Dataset records:
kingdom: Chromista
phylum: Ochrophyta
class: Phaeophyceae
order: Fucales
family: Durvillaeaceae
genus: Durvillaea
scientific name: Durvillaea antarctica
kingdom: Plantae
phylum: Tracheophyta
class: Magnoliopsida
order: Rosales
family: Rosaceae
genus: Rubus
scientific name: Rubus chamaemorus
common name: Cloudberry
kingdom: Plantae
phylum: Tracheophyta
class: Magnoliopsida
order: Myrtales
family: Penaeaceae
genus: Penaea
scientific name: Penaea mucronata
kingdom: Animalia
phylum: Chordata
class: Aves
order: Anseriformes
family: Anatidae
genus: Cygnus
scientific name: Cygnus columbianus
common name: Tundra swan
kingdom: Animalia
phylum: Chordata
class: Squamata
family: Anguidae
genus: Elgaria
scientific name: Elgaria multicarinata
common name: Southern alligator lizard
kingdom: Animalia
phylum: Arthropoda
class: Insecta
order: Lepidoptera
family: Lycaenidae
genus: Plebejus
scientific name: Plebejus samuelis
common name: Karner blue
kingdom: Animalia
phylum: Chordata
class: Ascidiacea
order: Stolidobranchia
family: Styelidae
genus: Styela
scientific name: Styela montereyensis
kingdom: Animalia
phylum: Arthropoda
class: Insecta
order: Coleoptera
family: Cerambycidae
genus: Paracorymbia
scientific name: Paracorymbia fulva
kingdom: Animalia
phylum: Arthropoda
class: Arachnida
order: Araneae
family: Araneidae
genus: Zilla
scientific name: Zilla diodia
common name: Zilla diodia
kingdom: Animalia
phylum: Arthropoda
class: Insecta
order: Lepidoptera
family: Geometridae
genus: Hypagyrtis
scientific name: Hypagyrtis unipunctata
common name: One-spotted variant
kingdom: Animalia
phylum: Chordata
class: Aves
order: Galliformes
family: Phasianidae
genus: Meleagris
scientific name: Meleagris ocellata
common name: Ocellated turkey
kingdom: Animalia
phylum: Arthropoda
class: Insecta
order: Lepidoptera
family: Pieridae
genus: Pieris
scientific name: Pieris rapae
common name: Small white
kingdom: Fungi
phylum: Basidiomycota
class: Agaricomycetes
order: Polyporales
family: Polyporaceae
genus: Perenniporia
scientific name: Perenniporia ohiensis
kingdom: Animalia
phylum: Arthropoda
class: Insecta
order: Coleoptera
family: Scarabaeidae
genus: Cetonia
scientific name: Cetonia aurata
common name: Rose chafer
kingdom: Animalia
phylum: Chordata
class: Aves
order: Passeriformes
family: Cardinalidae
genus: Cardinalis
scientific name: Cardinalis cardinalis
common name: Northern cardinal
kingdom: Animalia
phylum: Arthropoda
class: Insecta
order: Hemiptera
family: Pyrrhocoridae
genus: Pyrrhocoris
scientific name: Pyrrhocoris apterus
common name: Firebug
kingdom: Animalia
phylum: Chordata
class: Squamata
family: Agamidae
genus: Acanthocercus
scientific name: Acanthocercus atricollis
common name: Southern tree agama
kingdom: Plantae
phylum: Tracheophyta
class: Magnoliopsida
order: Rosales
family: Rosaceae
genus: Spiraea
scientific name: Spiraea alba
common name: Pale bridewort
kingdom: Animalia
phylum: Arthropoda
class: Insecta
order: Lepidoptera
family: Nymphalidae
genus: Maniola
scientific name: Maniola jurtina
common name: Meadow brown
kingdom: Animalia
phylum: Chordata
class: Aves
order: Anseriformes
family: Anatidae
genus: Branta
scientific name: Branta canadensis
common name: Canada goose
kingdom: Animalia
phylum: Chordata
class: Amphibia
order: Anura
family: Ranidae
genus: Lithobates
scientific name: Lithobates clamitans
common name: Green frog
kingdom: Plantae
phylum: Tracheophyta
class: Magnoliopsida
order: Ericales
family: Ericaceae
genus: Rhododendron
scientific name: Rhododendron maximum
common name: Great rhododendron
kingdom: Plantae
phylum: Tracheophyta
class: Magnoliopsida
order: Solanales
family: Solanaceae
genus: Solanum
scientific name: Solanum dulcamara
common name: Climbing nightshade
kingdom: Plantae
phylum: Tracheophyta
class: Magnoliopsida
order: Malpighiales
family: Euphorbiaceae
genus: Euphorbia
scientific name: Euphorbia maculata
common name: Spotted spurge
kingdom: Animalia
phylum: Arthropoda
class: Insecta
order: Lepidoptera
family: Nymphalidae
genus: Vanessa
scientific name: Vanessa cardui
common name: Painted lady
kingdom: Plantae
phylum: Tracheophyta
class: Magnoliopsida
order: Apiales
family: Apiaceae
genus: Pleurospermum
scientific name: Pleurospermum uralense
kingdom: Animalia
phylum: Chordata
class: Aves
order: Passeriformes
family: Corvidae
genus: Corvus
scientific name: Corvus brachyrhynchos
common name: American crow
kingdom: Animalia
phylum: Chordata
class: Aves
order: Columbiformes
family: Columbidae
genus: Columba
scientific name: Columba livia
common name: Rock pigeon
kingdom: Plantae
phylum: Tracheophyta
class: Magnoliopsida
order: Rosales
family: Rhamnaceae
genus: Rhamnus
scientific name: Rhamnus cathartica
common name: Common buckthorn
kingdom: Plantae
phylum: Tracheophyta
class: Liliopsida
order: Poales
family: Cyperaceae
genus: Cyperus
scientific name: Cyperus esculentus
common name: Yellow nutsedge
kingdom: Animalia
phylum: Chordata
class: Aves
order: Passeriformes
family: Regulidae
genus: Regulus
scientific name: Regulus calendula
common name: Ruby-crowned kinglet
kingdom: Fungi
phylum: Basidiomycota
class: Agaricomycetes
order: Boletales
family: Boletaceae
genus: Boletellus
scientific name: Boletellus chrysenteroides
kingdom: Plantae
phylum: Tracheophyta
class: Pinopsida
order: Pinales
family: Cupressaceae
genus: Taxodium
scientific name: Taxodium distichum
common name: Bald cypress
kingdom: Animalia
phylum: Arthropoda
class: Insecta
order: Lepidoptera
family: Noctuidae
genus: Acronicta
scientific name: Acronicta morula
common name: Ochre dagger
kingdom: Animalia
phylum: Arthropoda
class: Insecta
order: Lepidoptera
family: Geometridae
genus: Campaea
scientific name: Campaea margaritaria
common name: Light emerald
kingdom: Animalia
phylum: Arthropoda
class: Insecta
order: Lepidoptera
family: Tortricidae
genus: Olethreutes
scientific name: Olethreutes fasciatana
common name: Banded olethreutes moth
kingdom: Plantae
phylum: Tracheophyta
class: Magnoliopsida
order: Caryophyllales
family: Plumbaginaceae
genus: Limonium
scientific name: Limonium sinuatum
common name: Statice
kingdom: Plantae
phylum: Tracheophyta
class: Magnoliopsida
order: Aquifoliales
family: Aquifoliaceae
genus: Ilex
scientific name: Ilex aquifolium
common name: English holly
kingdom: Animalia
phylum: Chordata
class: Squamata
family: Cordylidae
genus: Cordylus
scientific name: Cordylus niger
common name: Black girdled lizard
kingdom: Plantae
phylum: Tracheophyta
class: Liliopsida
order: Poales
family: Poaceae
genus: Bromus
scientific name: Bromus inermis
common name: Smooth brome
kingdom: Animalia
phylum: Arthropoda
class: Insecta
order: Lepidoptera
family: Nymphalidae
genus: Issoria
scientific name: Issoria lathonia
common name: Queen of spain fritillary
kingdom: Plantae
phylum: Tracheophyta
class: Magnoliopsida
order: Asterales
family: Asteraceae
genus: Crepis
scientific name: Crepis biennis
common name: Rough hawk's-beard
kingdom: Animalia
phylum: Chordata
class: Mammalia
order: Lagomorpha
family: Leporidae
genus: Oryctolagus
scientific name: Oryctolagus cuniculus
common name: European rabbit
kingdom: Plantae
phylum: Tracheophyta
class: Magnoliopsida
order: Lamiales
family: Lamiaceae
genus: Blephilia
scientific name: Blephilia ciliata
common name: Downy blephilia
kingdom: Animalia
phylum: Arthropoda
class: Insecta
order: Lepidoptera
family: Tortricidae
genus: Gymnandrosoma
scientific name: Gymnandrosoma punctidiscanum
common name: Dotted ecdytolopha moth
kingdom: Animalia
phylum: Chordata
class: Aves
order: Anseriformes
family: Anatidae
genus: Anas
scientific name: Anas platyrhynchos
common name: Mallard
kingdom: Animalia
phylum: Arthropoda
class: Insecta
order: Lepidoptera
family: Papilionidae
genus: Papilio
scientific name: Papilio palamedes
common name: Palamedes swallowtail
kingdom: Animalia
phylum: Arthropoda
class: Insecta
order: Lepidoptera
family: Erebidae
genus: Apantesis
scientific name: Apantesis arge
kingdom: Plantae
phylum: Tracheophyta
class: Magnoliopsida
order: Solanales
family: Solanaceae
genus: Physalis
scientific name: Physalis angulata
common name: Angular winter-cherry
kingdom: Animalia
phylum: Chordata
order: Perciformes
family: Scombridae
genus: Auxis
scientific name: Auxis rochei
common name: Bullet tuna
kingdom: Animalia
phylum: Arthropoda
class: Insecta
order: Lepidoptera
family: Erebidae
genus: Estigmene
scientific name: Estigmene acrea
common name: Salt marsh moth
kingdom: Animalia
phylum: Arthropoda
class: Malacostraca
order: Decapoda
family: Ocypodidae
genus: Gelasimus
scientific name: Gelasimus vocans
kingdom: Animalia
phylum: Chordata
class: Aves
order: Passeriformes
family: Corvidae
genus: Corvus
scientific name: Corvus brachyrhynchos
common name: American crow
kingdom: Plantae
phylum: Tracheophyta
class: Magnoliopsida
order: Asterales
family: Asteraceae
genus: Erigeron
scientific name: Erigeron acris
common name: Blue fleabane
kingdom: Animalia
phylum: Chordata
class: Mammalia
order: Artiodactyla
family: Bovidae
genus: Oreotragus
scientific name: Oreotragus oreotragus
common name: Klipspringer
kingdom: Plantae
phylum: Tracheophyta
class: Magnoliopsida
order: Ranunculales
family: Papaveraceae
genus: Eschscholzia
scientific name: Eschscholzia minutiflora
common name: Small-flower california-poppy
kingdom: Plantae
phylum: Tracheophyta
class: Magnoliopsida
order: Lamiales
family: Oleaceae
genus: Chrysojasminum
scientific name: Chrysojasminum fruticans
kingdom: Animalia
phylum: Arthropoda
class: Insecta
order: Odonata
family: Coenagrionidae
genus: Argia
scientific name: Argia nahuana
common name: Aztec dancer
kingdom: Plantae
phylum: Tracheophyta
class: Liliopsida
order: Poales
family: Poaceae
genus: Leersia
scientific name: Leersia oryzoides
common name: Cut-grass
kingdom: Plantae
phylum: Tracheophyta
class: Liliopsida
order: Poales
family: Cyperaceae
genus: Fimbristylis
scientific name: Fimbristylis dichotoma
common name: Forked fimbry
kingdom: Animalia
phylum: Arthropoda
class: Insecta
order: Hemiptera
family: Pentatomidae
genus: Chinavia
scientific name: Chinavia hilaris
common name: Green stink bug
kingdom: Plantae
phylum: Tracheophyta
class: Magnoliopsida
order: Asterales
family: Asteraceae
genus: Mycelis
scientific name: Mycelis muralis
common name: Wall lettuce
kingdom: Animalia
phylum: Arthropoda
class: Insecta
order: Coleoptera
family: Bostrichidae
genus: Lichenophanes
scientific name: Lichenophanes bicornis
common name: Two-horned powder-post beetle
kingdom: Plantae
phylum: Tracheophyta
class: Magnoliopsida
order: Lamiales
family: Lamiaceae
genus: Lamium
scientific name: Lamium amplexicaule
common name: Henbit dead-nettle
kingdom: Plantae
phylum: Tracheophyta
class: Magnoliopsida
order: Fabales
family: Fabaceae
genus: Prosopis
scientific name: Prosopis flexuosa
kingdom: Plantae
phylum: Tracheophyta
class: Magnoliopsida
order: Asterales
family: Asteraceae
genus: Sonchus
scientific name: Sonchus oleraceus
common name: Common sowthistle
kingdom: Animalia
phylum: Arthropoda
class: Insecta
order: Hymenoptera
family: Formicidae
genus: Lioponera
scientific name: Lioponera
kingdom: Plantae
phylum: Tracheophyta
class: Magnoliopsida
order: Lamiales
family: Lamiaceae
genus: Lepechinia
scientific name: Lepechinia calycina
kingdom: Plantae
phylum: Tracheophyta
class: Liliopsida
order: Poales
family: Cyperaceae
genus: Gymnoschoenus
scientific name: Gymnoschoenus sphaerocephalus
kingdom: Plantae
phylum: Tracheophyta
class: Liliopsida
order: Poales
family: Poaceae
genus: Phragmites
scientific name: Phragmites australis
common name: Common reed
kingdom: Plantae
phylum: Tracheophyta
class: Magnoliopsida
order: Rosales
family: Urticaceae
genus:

● Problem requirements
Rewrite part of the listing above as a JSON array of strings, one string per line, skipping blank lines. Start at the line containing "order: Stolidobranchia" and end with the line containing "scientific name: Meleagris ocellata", both included.

● Worked answer
[
  "order: Stolidobranchia",
  "family: Styelidae",
  "genus: Styela",
  "scientific name: Styela montereyensis",
  "kingdom: Animalia",
  "phylum: Arthropoda",
  "class: Insecta",
  "order: Coleoptera",
  "family: Cerambycidae",
  "genus: Paracorymbia",
  "scientific name: Paracorymbia fulva",
  "kingdom: Animalia",
  "phylum: Arthropoda",
  "class: Arachnida",
  "order: Araneae",
  "family: Araneidae",
  "genus: Zilla",
  "scientific name: Zilla diodia",
  "common name: Zilla diodia",
  "kingdom: Animalia",
  "phylum: Arthropoda",
  "class: Insecta",
  "order: Lepidoptera",
  "family: Geometridae",
  "genus: Hypagyrtis",
  "scientific name: Hypagyrtis unipunctata",
  "common name: One-spotted variant",
  "kingdom: Animalia",
  "phylum: Chordata",
  "class: Aves",
  "order: Galliformes",
  "family: Phasianidae",
  "genus: Meleagris",
  "scientific name: Meleagris ocellata"
]